It’s sometimes easy to miss the affirmative side of Socrates. But Plato stuck with him, and he came to understand the one central thing Socrates had to teach. It’s phrased as a negative but it turns out to be the great affirmative:
“The unexamined life is not worth living.”
Socrates believed that; he lived that; he died for that; and he taught how to do that examining.
You see why I wanted to tell you this story. Before long you will leave the gymnasium, and walk across these fields and beaches, and go out from here, not in search of a college, a new bunch of friends, a new relationship with your parents, a freedom not always accorded to you by the powers that be at St. George’s. Sure, all that but the adventure is not out there—it’s in here, in discovering yourself, asking who you are, who you want to be, what you really want.
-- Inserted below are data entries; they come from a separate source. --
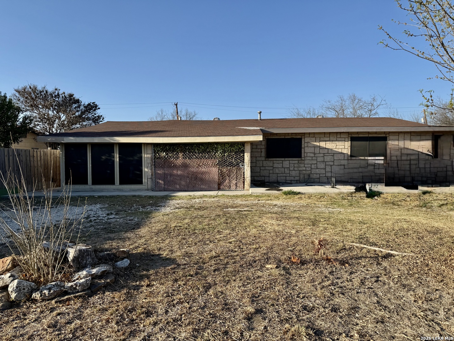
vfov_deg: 56.8
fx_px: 315
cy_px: 170
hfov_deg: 71.6
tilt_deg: -2.2
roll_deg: +0.3
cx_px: 227
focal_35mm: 24
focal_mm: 6.76
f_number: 1.78
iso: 80
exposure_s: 1/2801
It is, in short, living the examined life, and finding the means to do that examining and do it well.
We call this a liberal education. It’s liberal not because the professors are mostly political liberals or that the college has liberal social policies, or gives you freedom to choose whatever subject you feel like studying, or to do whatever you want with your time. It is liberal because it is liberating. If you commit yourself to it, take full advantage of it, it will free you from and free you to. It will free you from being pushed around by peer pressure, from prejudices, stupidities, and delusions of various sorts, from measuring your worth by how much you consume, and from shallow ambitions. It will free you to be swept off your feet by art, literature, and music, free you to look on your society from a historical perspective and to insist that it live up to its highest ideals. It will free you ax well to look at the most minute parts of nature and the grandest processes of change and creation with awe, and to live in nature with reverence. It will free you for the only ambition that matters—to be all you can be. It is a rigorous, demanding uncompromising education, this “liberal education,” and it is worth all the effort and frustration.
To do it right it helps to have Socrates at your side. They couldn’t stand him; thought he was impious, unpatriotic; they killed him. He’s dead and gone. They ain’t makin’ ‘em like that no more. But in every college or university that I know there is someone who has understood the meaning of Socrates’ incessant, obnoxious questioning, his talk about dialectic, his insistence that the unexamined life is not worth living. Knock on a hundred doors. If you don’t find that person, you will at least find people who will amaze you, delight you, challenge you. And if no one today can quite be Socrates, well, there’s always Mr. Broadshoulders, who wrote down what he heard and what he figured out. Read him, in Greek if you dare, in English if you must. One way or the other, he’s there, waiting for you.